Richard Martineau, le 7 juin, sur le hidjab : « Comme on pouvait le prévoir, l’ineffable Françoise David, ex-féministe qui fait maintenant des courbettes devant les extrémistes religieux (du moins, ceux qui ne sont pas d’obédience catholique, « ouverture » envers les autres communautés oblige), Mme David, donc, applaudit la décision des augustes commissaires à quatre mains [sic]. »
Je suis rarement d’accord avec Mme David, mais aujourd’hui je me range de son bord. « Qui suis-je, moi, comme féministe, disait-elle le 26 mai, pour dire à mes soeurs : tu dois ou non porter le voile ? Est-ce que je vais aussi interdire à une religieuse de porter une croix ? Sous le voile, il y une femme. » Objection de Martineau : celles qui sont allées dire à la Commission qu’elles portent le hidjab de leur plein gré étaient téléguidées par des barbus fanatiques ; rien ne doit être retenu de leur témoignage. Sous-entendu : que vaut la parole d’une femme ? Surtout quand elle est musulmane.
Sans doute vais-je en scandaliser plusieurs en avouant que le port du foulard, je ne suis ni pour ni contre. Je considère que ça ne me regarde pas. Et il ne m’entre pas dans la tête qu’une prof de mathématique de Brossard qui porte le hidjab devant ses élèves est le bras armé de Ben Laden. Elle est soumise à des pressions de son milieu : père, frère, mari, imam ? Sans doute, mais il ne s’agit ni de burka, ni de mariage forcé, ni d’excision, sacrebleu ! À propos de contrôle vestimentaire, les filles qui dévoilent leurs charmes, au grand désarroi de certaines féministes, elles ne sont pas soumises elles aussi à des pressions sociales ? Bien sûr, mais ces pressions n’étant pas religieuses, tout le monde s’en fout.

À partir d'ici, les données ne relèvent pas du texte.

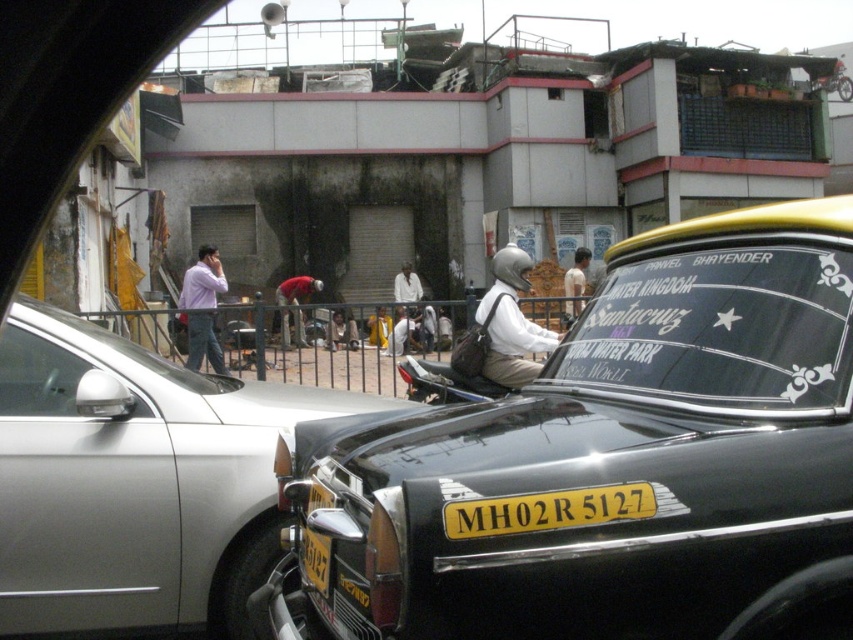
You are a fashion designer observing a scene with a person wearing a red fabric shirt at center and a light brown leather jacket at center. Which clothing item is positioned higher on the person?

The red fabric shirt at center is located above the light brown leather jacket at center, so the red fabric shirt at center is positioned higher on the person.

You are a delivery person who needs to choose a helmet for a motorcycle ride. You see two helmets in the scene, the matte white helmet at center and the white matte helmet at upper center. Which one is taller?

The matte white helmet at center is taller than the white matte helmet at upper center.

You are a delivery person needing to reach the red fabric shirt at center to deliver a package. The silver metallic car at center is blocking your path. Can you walk around it without getting too close? Please explain.

The silver metallic car at center and red fabric shirt at center are 45.26 feet apart. Since the distance between them is quite large, you can easily walk around the silver metallic car at center to reach the red fabric shirt at center without getting too close.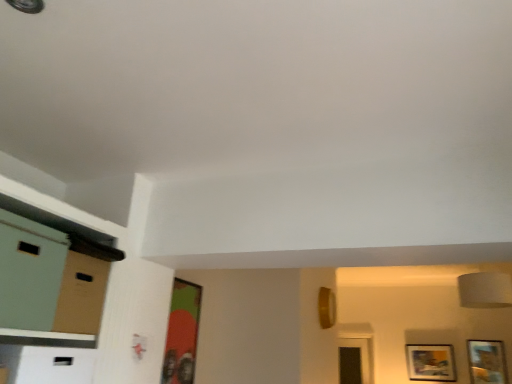
Question: From a real-world perspective, is matte green file cabinet at left located beneath wooden framed picture at lower right, which appears as the second picture frame when viewed from the top?

Choices:
 (A) yes
 (B) no

Answer: (B)

Question: Is matte green file cabinet at left positioned with its back to wooden framed picture at lower right, positioned as the 3th picture frame in left-to-right order?

Choices:
 (A) no
 (B) yes

Answer: (A)

Question: Is matte green file cabinet at left further to the viewer compared to wooden framed picture at lower right, which appears as the second picture frame when viewed from the top?

Choices:
 (A) yes
 (B) no

Answer: (B)

Question: From the image's perspective, is matte green file cabinet at left beneath wooden framed picture at lower right, positioned as the 3th picture frame in left-to-right order?

Choices:
 (A) yes
 (B) no

Answer: (B)

Question: Is matte green file cabinet at left in front of wooden framed picture at lower right, positioned as the 2th picture frame in bottom-to-top order?

Choices:
 (A) no
 (B) yes

Answer: (B)

Question: Is wooden framed picture at lower right, arranged as the 2th picture frame when viewed from the front, inside the boundaries of matte cardboard dresser at left, or outside?

Choices:
 (A) outside
 (B) inside

Answer: (A)

Question: From the image's perspective, relative to matte cardboard dresser at left, is wooden framed picture at lower right, arranged as the 2th picture frame when viewed from the front, above or below?

Choices:
 (A) above
 (B) below

Answer: (B)

Question: Considering the positions of wooden framed picture at lower right, positioned as the 2th picture frame in bottom-to-top order, and matte cardboard dresser at left in the image, is wooden framed picture at lower right, positioned as the 2th picture frame in bottom-to-top order, taller or shorter than matte cardboard dresser at left?

Choices:
 (A) short
 (B) tall

Answer: (B)

Question: Considering their positions, is wooden framed picture at lower right, which appears as the second picture frame when viewed from the top, located in front of or behind matte cardboard dresser at left?

Choices:
 (A) front
 (B) behind

Answer: (B)

Question: Considering their positions, is green matte picture frame at center, marked as the 3th picture frame in a bottom-to-top arrangement, located in front of or behind matte cardboard dresser at left?

Choices:
 (A) behind
 (B) front

Answer: (A)

Question: Considering the positions of green matte picture frame at center, marked as the 3th picture frame in a bottom-to-top arrangement, and matte cardboard dresser at left in the image, is green matte picture frame at center, marked as the 3th picture frame in a bottom-to-top arrangement, bigger or smaller than matte cardboard dresser at left?

Choices:
 (A) small
 (B) big

Answer: (A)

Question: Is green matte picture frame at center, acting as the first picture frame starting from the front, taller or shorter than matte cardboard dresser at left?

Choices:
 (A) short
 (B) tall

Answer: (B)

Question: Choose the correct answer: Is green matte picture frame at center, the third picture frame from the back, inside matte cardboard dresser at left or outside it?

Choices:
 (A) inside
 (B) outside

Answer: (B)

Question: In the image, is green matte picture frame at center, marked as the 1th picture frame in a top-to-bottom arrangement, on the left side or the right side of matte green file cabinet at left?

Choices:
 (A) right
 (B) left

Answer: (A)

Question: Looking at the image, does green matte picture frame at center, marked as the 3th picture frame in a bottom-to-top arrangement, seem bigger or smaller compared to matte green file cabinet at left?

Choices:
 (A) small
 (B) big

Answer: (A)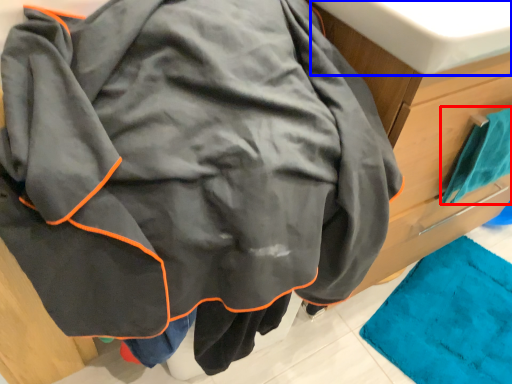
Question: Among these objects, which one is farthest to the camera, towel (highlighted by a red box) or sink (highlighted by a blue box)?

Choices:
 (A) towel
 (B) sink

Answer: (A)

Il n’y a en fait que le Conseil du statut de la femme pour soutenir que l’égalité homme-femme est constamment menacée, que la femme est un être à ce point socio-dégradable qu’il faut à tout prix la barder de règles protectrices. Celles qui se couvrent la tête autant que celles qui découvrent les autres parties de leur corps sont des inconscientes et doivent être rééduquées ! L’État doit se donner comme nouvelle mission de codifier la manière de s’habiller ou de se déshabiller des personnes du beau sexe ! Évidemment, il sera plus facile d’interdire le port du foulard à une jeune musulmane que d’obliger une jeune « de souche » à cacher son G-String.

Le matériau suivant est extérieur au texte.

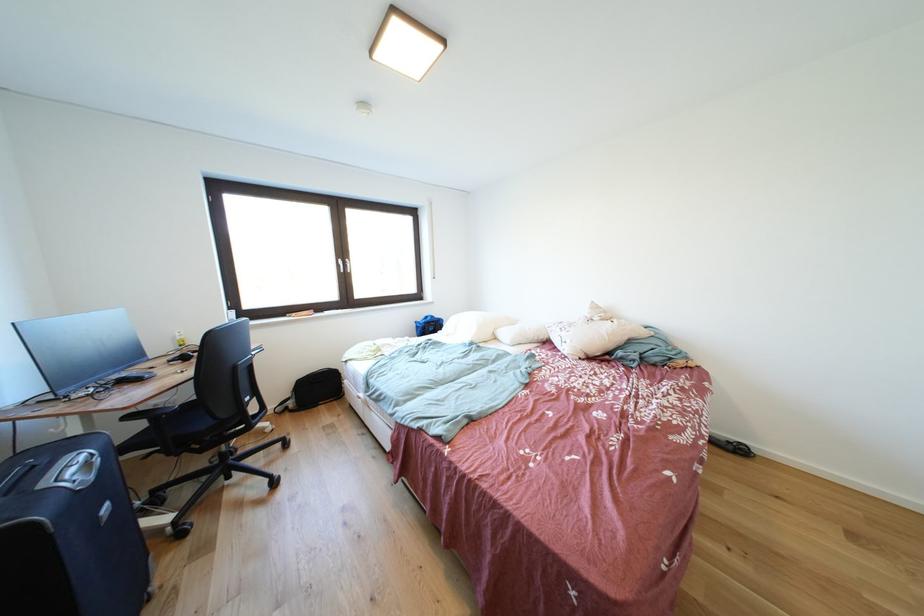
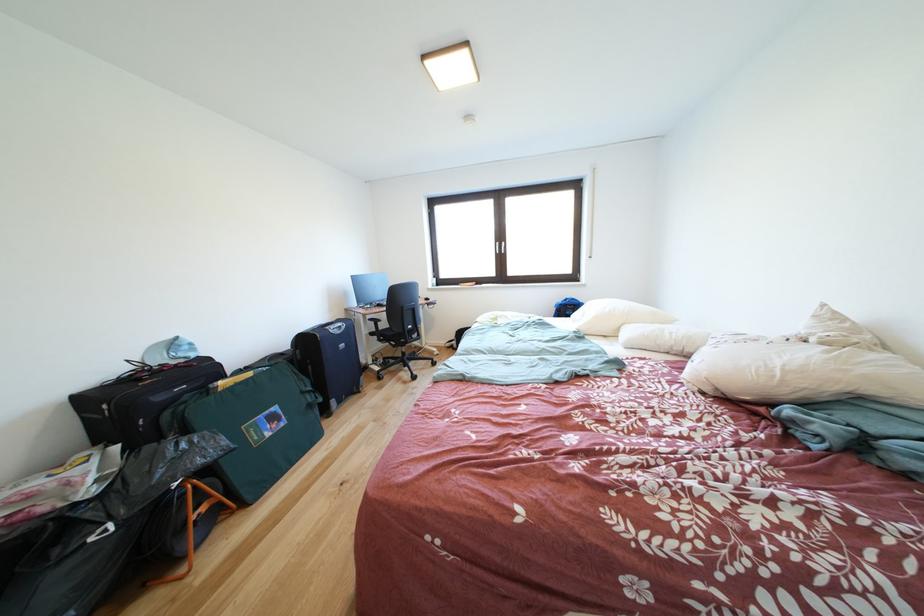
In the second image, find the point that corresponds to [210,455] in the first image.

(403, 351)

Ce qui me turlupine le plus dans toute cette histoire de voile, c’est la fixation exclusive sur le phénomène religieux. Qu’on me comprenne bien : personnellement, je ne crois ni à Dieu ni à Diable. Je ne nie pas les méfaits historiques des religions, mais il me paraît évident que le potentiel oppresseur des idéologies séculières est tout aussi réel. La perte d’influence des religions au XXe siècle n’a pas empêché ce dernier d’être le plus meurtrier de l’Histoire. Mao, Staline, Pol Pot et consorts massacraient au nom d’une idéologie athée, le marxisme-léninisme. Hitler exterminait au nom d’une idéologie raciste à saveur mythologique qui est aux antipodes des fondements du christianisme. Comme dit si bien Marc Angenot, « l’idéologue ne perd jamais confiance en son idéologie, il se borne, si nécessaire, à cesser de croire à la réalité ». Ou à la transformer au prix de millions de morts pour qu’elle se conforme à ses lubies.

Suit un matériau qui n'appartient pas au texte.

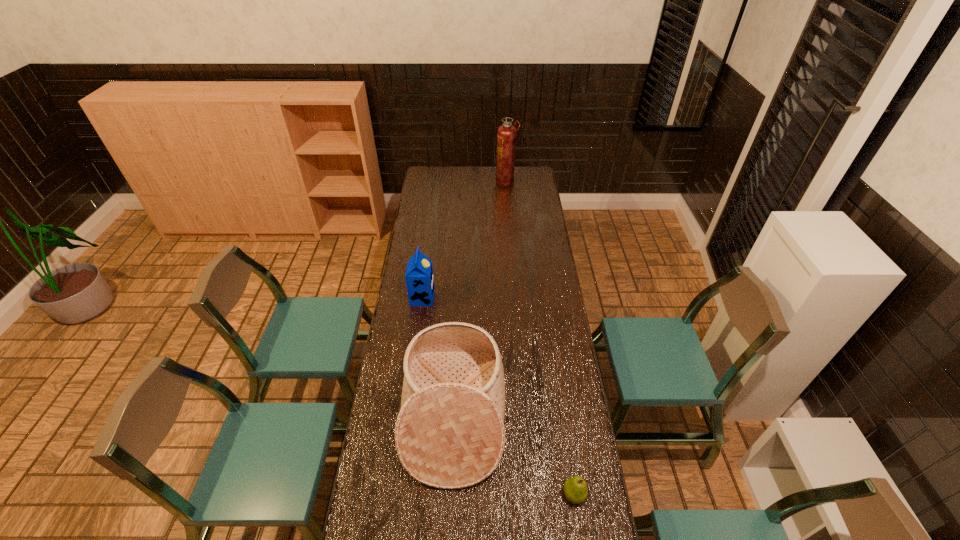
Locate an element on the screen. The height and width of the screenshot is (540, 960). free space between the fire extinguisher and the carton is located at coordinates (464, 240).

What are the coordinates of `object identified as the third closest to the shortest object` in the screenshot? It's located at (506, 133).

Select which object is the third closest to the carton. Please provide its 2D coordinates. Your answer should be formatted as a tuple, i.e. [(x, y)], where the tuple contains the x and y coordinates of a point satisfying the conditions above.

[(506, 133)]

I want to click on blank space that satisfies the following two spatial constraints: 1. on the back side of the rightmost object; 2. with the cap open on the second farthest object, so click(545, 298).

Locate an element on the screen. free space that satisfies the following two spatial constraints: 1. on the side of the third object from left to right with the label; 2. on the left side of the pear is located at coordinates (530, 495).

You are a GUI agent. You are given a task and a screenshot of the screen. Output one action in this format:
    pyautogui.click(x=<x>, y=<y>)
    Task: Click on the vacant space that satisfies the following two spatial constraints: 1. with the cap open on the second farthest object; 2. on the back side of the pear
    
    Given the screenshot: What is the action you would take?
    pyautogui.click(x=397, y=495)

Image resolution: width=960 pixels, height=540 pixels. Identify the location of free location that satisfies the following two spatial constraints: 1. on the side of the third object from left to right with the label; 2. on the back side of the shortest object. (530, 495).

You are a GUI agent. You are given a task and a screenshot of the screen. Output one action in this format:
    pyautogui.click(x=<x>, y=<y>)
    Task: Click on the free space in the image that satisfies the following two spatial constraints: 1. with the lid open on the basket; 2. on the back side of the shortest object
    The height and width of the screenshot is (540, 960).
    Given the screenshot: What is the action you would take?
    pyautogui.click(x=450, y=495)

Find the location of a particular element. This screenshot has height=540, width=960. vacant region that satisfies the following two spatial constraints: 1. on the back side of the shortest object; 2. on the side of the fire extinguisher with the label is located at coordinates (528, 182).

Where is `vacant point that satisfies the following two spatial constraints: 1. with the cap open on the rightmost object; 2. on the left side of the carton`? This screenshot has height=540, width=960. vacant point that satisfies the following two spatial constraints: 1. with the cap open on the rightmost object; 2. on the left side of the carton is located at coordinates (397, 495).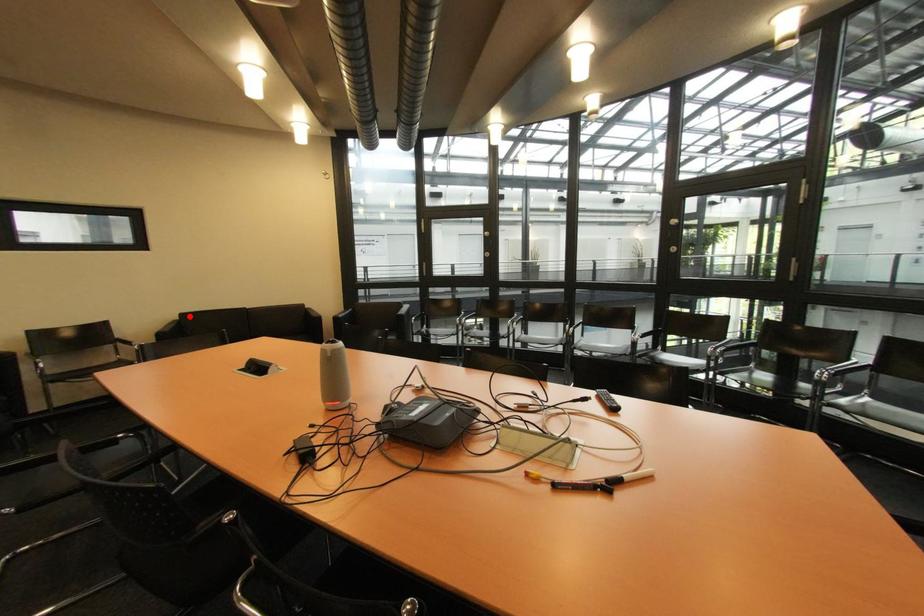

Je me méfie des religions comme de la peste, mais tout autant du choléra, c’est-à-dire des idéologies. Réjouissons-nous : les féministes québécoises ne sont pas toutes des idéologues. Elles n’ont pas toutes cessé de croire à la réalité... et d’en tenir compte dans leurs prises de position. Moins obsédée de contrôle social que le CSF, la Fédération des Femmes du Québec appuie quant à elle les recommandations très mesurées de nos « commissaires à quatre mains » en ce qui touche le port du voile dans les institutions publiques. Martineau dira qu’il s’agit là d’ex-féministes.
Dans ma jeunesse, le Québec était peuplé de catholiques plus catholiques que le pape. Les temps ont bien changé. Oui, il faut combattre l’islamo-fascisme. Ces gens-là nous les cassent. Mais plutôt que de nous attaquer à leurs victimes de sexe féminin, tirons la barbe des barbus.